WORK REQUEST =>
Please retype all of the entries that follow, leaving the images out.

INPUT =>
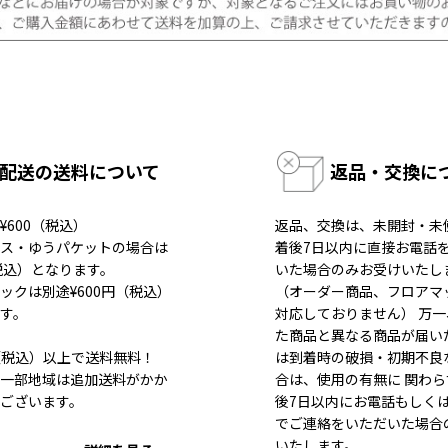
配送の送料について
返品・交換に
¥600（税込）
返品、交換は、未開封・未
ス・ゆうパケットの場合は
着後7日以内に直接お電話
（税込）となります。
いた場合のみお受けいたし
ックは別途¥600円（税込）
（オーダー商品、フロアマ
す。
対応しておりません） 万
た商品と異なる商品が届い
80（税込）以上で送料無料！
は到着時の破損・初期不良
一部地域は追加送料がかか
合は、使用の有無に 関わら
ございます。
後7日以内にお電話もしく
でご連絡をいただいた場合
いたします。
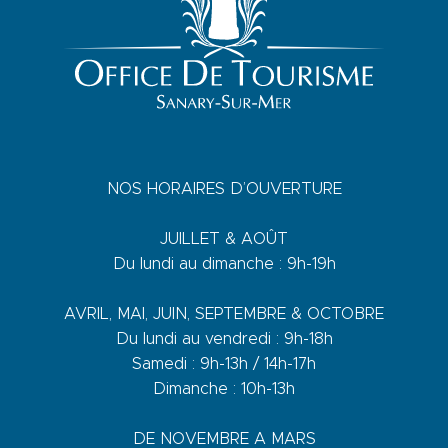
NOS HORAIRES D’OUVERTURE
JUILLET & AOÛT
Du lundi au dimanche : 9h-19h
AVRIL, MAI, JUIN, SEPTEMBRE & OCTOBRE
Du lundi au vendredi : 9h-18h
Samedi : 9h-13h / 14h-17h
Dimanche : 10h-13h
DE NOVEMBRE A MARS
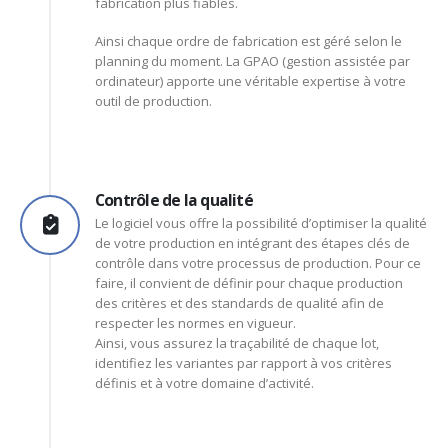
fabrication plus fiables.
Ainsi chaque ordre de fabrication est géré selon le
planning du moment. La GPAO (gestion assistée par
ordinateur) apporte une véritable expertise à votre
outil de production.
Contrôle de la qualité
Le logiciel vous offre la possibilité d’optimiser la qualité
de votre production en intégrant des étapes clés de
contrôle dans votre processus de production. Pour ce
faire, il convient de définir pour chaque production
des critères et des standards de qualité afin de
respecter les normes en vigueur.
Ainsi, vous assurez la traçabilité de chaque lot,
identifiez les variantes par rapport à vos critères
définis et à votre domaine d’activité.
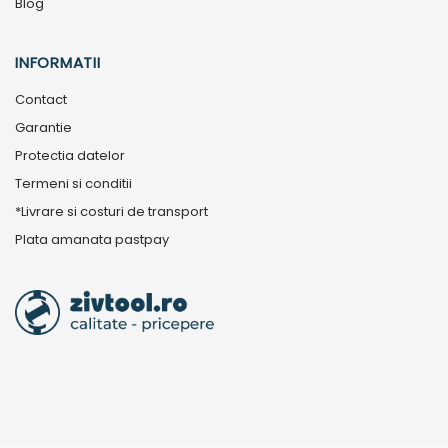
Blog
INFORMATII
Contact
Garantie
Protectia datelor
Termeni si conditii
*Livrare si costuri de transport
Plata amanata pastpay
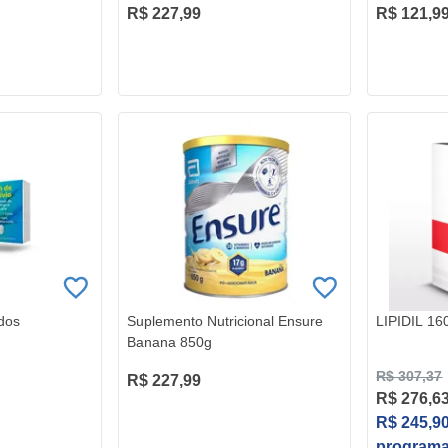
R$ 227,99
R$ 121,9
dos
Suplemento Nutricional Ensure
LIPIDIL 1
Banana 850g
R$ 307,37
R$ 227,99
R$ 276,6
R$ 245,9
program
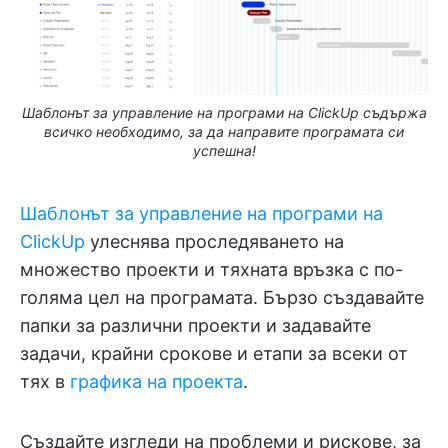
Шаблонът за управление на програми на ClickUp съдържа
всичко необходимо, за да направите програмата си
успешна!
Шаблонът за управление на програми на
ClickUp
улеснява проследяването на
множество проекти и тяхната връзка с по-
голяма цел на програмата. Бързо създавайте
папки за различни проекти и задавайте
задачи, крайни срокове и етапи за всеки от
тях в
графика на проекта
.
Създайте изгледи на проблеми и рискове, за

RESULT FOR THIS EXERCISE =>
配送の送料について
返品・交換に
¥600（税込）
返品、交換は、未開封・未
ス・ゆうパケットの場合は
着後7日以内に直接お電話
（税込）となります。
いた場合のみお受けいたし
ックは別途¥600円（税込）
（オーダー商品、フロアマ
す。
対応しておりません） 万
た商品と異なる商品が届い
80（税込）以上で送料無料！
は到着時の破損・初期不良
一部地域は追加送料がかか
合は、使用の有無に 関わら
ございます。
後7日以内にお電話もしく
でご連絡をいただいた場合
いたします。
NOS HORAIRES D’OUVERTURE
JUILLET & AOÛT
Du lundi au dimanche : 9h-19h
AVRIL, MAI, JUIN, SEPTEMBRE & OCTOBRE
Du lundi au vendredi : 9h-18h
Samedi : 9h-13h / 14h-17h
Dimanche : 10h-13h
DE NOVEMBRE A MARS
fabrication plus fiables.
Ainsi chaque ordre de fabrication est géré selon le
planning du moment. La GPAO (gestion assistée par
ordinateur) apporte une véritable expertise à votre
outil de production.
Contrôle de la qualité
Le logiciel vous offre la possibilité d’optimiser la qualité
de votre production en intégrant des étapes clés de
contrôle dans votre processus de production. Pour ce
faire, il convient de définir pour chaque production
des critères et des standards de qualité afin de
respecter les normes en vigueur.
Ainsi, vous assurez la traçabilité de chaque lot,
identifiez les variantes par rapport à vos critères
définis et à votre domaine d’activité.
Blog
INFORMATII
Contact
Garantie
Protectia datelor
Termeni si conditii
*Livrare si costuri de transport
Plata amanata pastpay
R$ 227,99
R$ 121,9
dos
Suplemento Nutricional Ensure
LIPIDIL 1
Banana 850g
R$ 307,37
R$ 227,99
R$ 276,6
R$ 245,9
program
Шаблонът за управление на програми на ClickUp съдържа
всичко необходимо, за да направите програмата си
успешна!
Шаблонът за управление на програми на
ClickUp
улеснява проследяването на
множество проекти и тяхната връзка с по-
голяма цел на програмата. Бързо създавайте
папки за различни проекти и задавайте
задачи, крайни срокове и етапи за всеки от
тях в
графика на проекта
.
Създайте изгледи на проблеми и рискове, за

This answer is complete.